Perché au 96ème étage du World Trade Center, la tour la plus haute de Shanghai,  à 480 mètres au dessus du sol, sur une nacelle, les jambes flageolantes, le cœur battant la chamade, je prends toute la mesure de la folie des hommes.  Il suffirait de presque rien pour tout bascule.Le « Décapsuleur » qui surplombe Shanghai a été conçu par l’architecte japonais Mori. A l’origine le toit de la tour devait être couronné par  un cercle perçé. Une allusion trop directe à la pastille rouge sur le drapeau du Japon. Innaceptable donc  pour le voisin chinois. Mori a donc  coiffé la tour géante d’un rectangle ajouré qui fait penser  curieusement à l’ustensile qui permet de décapsuler les bouteilles.  

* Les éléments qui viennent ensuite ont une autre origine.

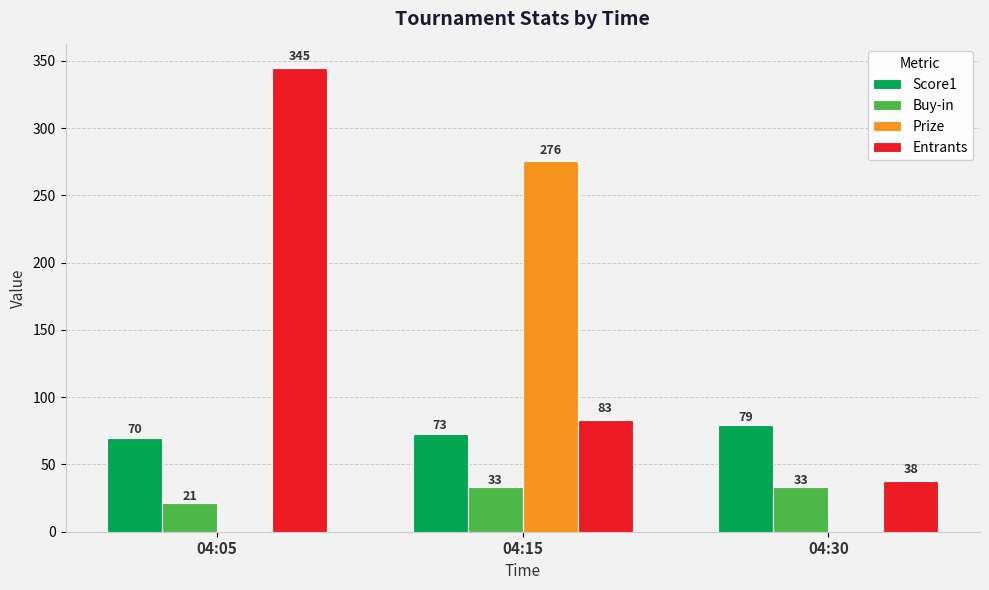

What is the difference between the Prize values at 04:05 and 04:15?

275.8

Au dessus de ce grand terrain de nulle part, de toutes petites choses luisent, ce sont des gens dans des chemises. Pour plagier Bashung, les capitales sont toutes les mêmes devenues, vêtues d’acier, vêtues de noir comme un lego mais sans mémoire. Le décapsuleur remporte pour l’heure   ce concours de phallus extravagants mais ses jours sont comptés. Le challenger   qui le dépossédera bientôt  de son record, est déjà en train  de sortir de terre. Impossible de dénombrer les tours achevées, ni les chantiers en cours. Plusieurs milliers assurément. Le sol miné par ces agressions s’affaisse dangereusement. Mais il est trop tard pour faire machine arrière. Shanghai cherche à toute force à se défaire de l’étiquette de pôle industriel polluant, qui lui colle à la peau. La ville du sud  n’aspire qu’à devenir la reine de la finance mondiale. Elle n’a trouvé d’autre biais pour y parvenir  que de défier  les cieux.

Une vision d’apocalypse me traverse l’esprit. L’homme arrogant, assommé, nié,  sous la chape de  ses propres  créations. La planète gagnée par la démence.